Segesman attended Long Beach State (LBS), where he played water polo from 1997 to 2002 under Ricardo Azevedo, a 1976 Water Polo Olympian for Brazil, and a USA Water Polo Hall of Fame inductee. Azevedo coached California State Long Beach Water Polo from 1999 to 2005, where he amassed a record of 107-96.

Segesman received All-American honors at Long Beach State in water polo in three years, and received the distinguished honor of being named a finalist for the Peter J. Cutino Award, presented to the year's top male collegiate water polo player. Completing his BA for Long Beach State, he minored in kinesiology, while majoring in human development.

Part of the US National team from around 2002-2004, in international competition, Segesman was with the US National team that won a team gold medal at the Pan American Games in Santo Domingo in 2003.
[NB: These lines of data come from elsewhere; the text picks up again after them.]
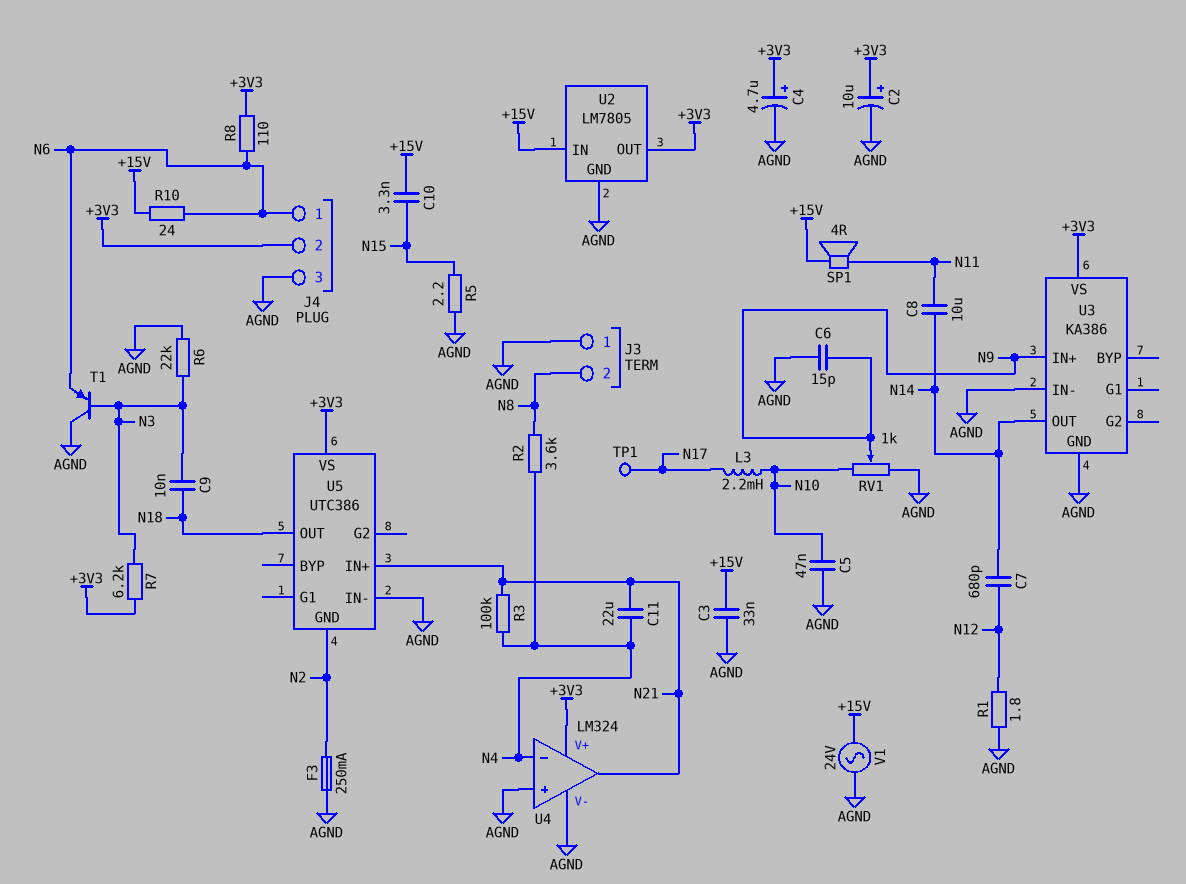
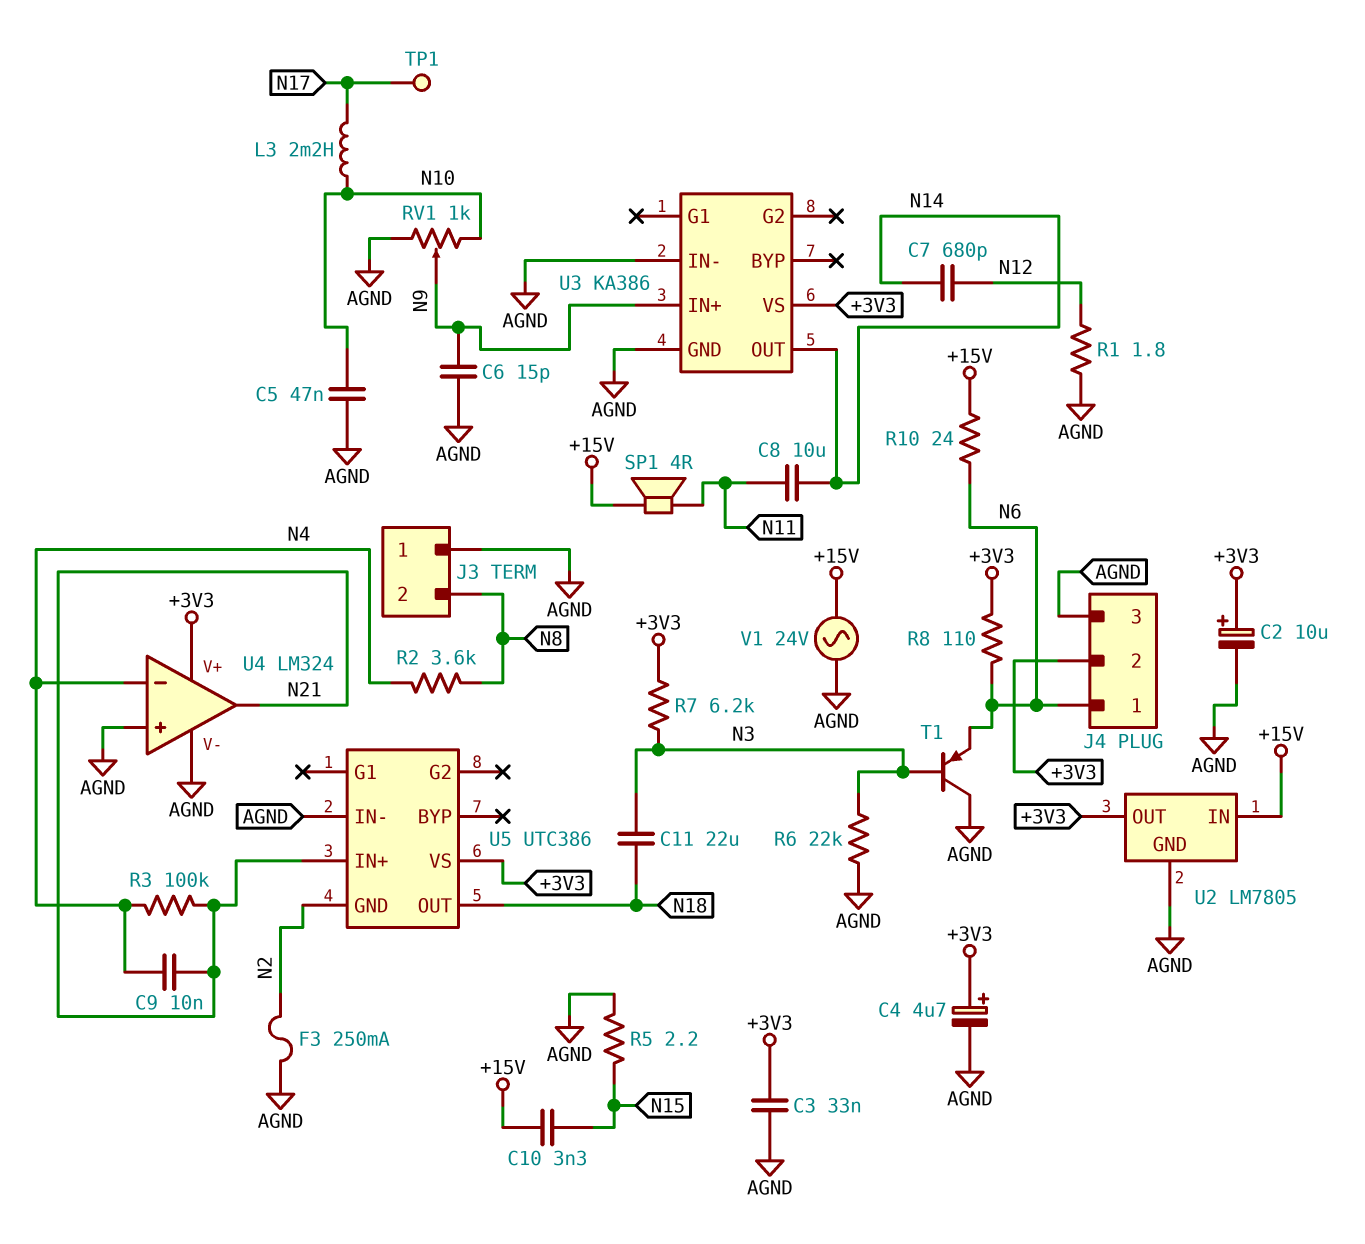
C3: 33nF (+15V, AGND) -> 33nF (+3V3, AGND)
C9: 10nF (N3, N18) -> 10nF (N4, N21)
C11: 22uF (N4, N21) -> 22uF (N3, N18)

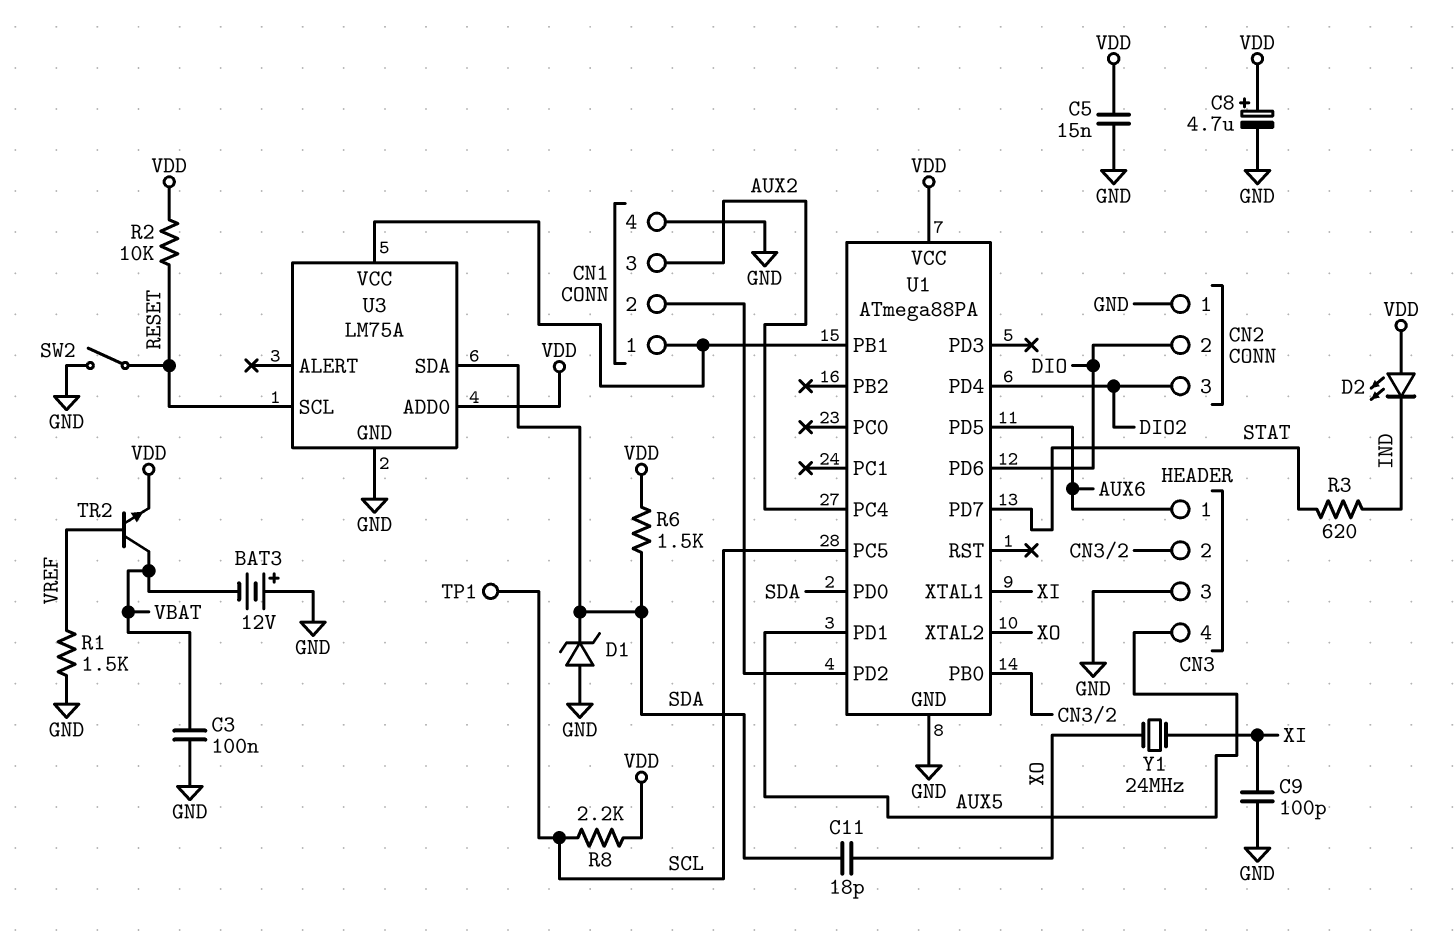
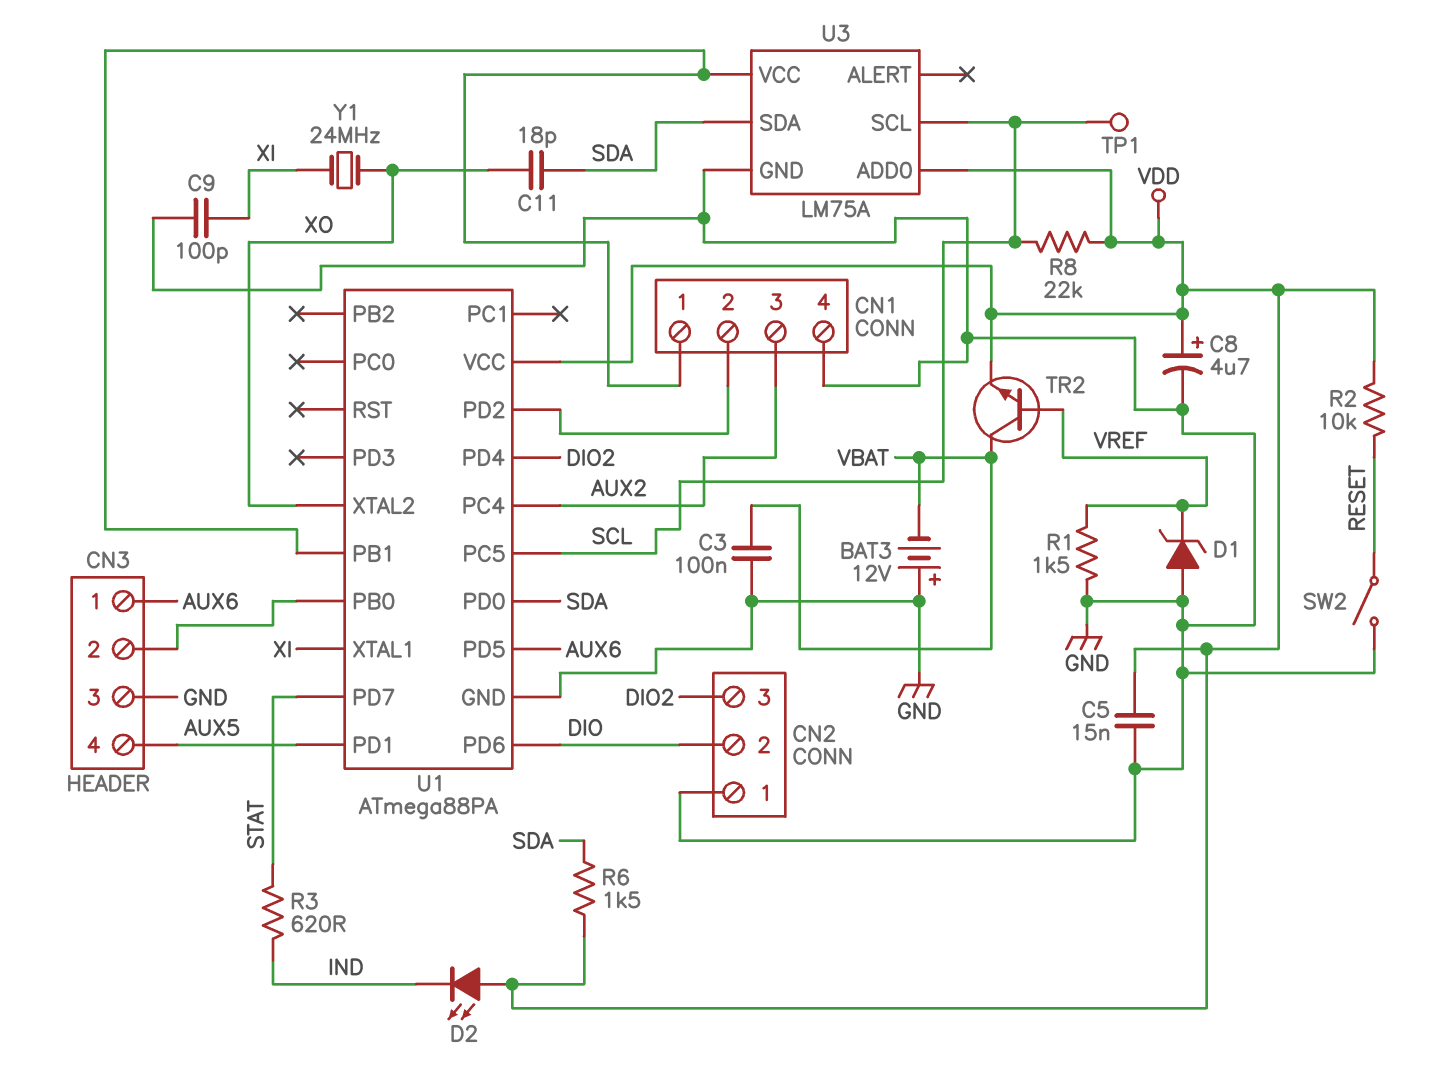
D1: zener (A GND, K SDA) -> zener (A GND, K VREF)
R8: 2.2k (SCL, VDD) -> 22k (SCL, VDD)
U3 pin SCL: RESET -> SCL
== Concordia University ==
While attending Concordia University in Montreal, Quebec in 2007, he earned a Master's in Athletic Administration and Coaching.

==2004 Athens Olympics==
He was part of the US team at the Olympic men's water polo tournament at the 2004 Athens Olympics under Head Coach Ratko Rudić, where the men's team placed seventh overall. Segesman's former coach Ricardo Azevedo's son Tony Azevedo, who was a valuable 2004 Olympic team member, was second on the 2004 Olympic tournament's total goals scored list with 15. Pre-Olympic favorites Hungary and the combined team from Serbia and Montenegro (formerly Yugoslavia) met in the finals, with Hungary winning a close game that went back and forth until the fourth quarter when Hungary scored three goals to win the final 8-7. Pre-Olympic favorites Hungary took the gold as they had in 2000, Serbia and Montenegro took the silver, and the Russian Federation took the bronze.

He married wife Heather Mears, a teacher from Long Beach, in September 2003. The couple had three daughters.

===Post competition careers===
Segesman later coached Santa Ana's private co-educational Catholic Mater Dei High School Women's and Men's Water Polo for twelve seasons from 2005 to 2017. At Mater Dei High, he led the Boy's team to California Interscholastic Federation Southern Section Championships in seven years over a ten-year period, and was the Boy's CIF Southern Section Coach of the Year in five seasons. He led the Mater Dei women's team for 3 years as runner-up finishers in the CIF Southern Section. While at Mater Dei, he received honors as the 2009 Orange County Boys Water Polo Coach of the Year, and the 2011 Southern California Fall Coach of the Year.
Segesman returned to coach youth water polo for the SOCAL Water Polo Foundation in 2021 for their youth teams. In 2023, he briefly coached the women's teams at Mater Dei High School.

As a primary career, Segesman has worked for an Orange County real estate residential development company. His primary experience in real estate includes serving as a Project Manager for Bonanni Development after 2018, where he oversaw community residential projects. He has served as a Head Coach for the Regency Water Polo Club from around 2023 through at least 2025.

===Honors===
He became a member of the Santa Barbara Athletic Round Table Hall of Fame in 2012, and earned CIF Southern Section Hall of Fame Honors for his role as a water polo player and Coach in 2022.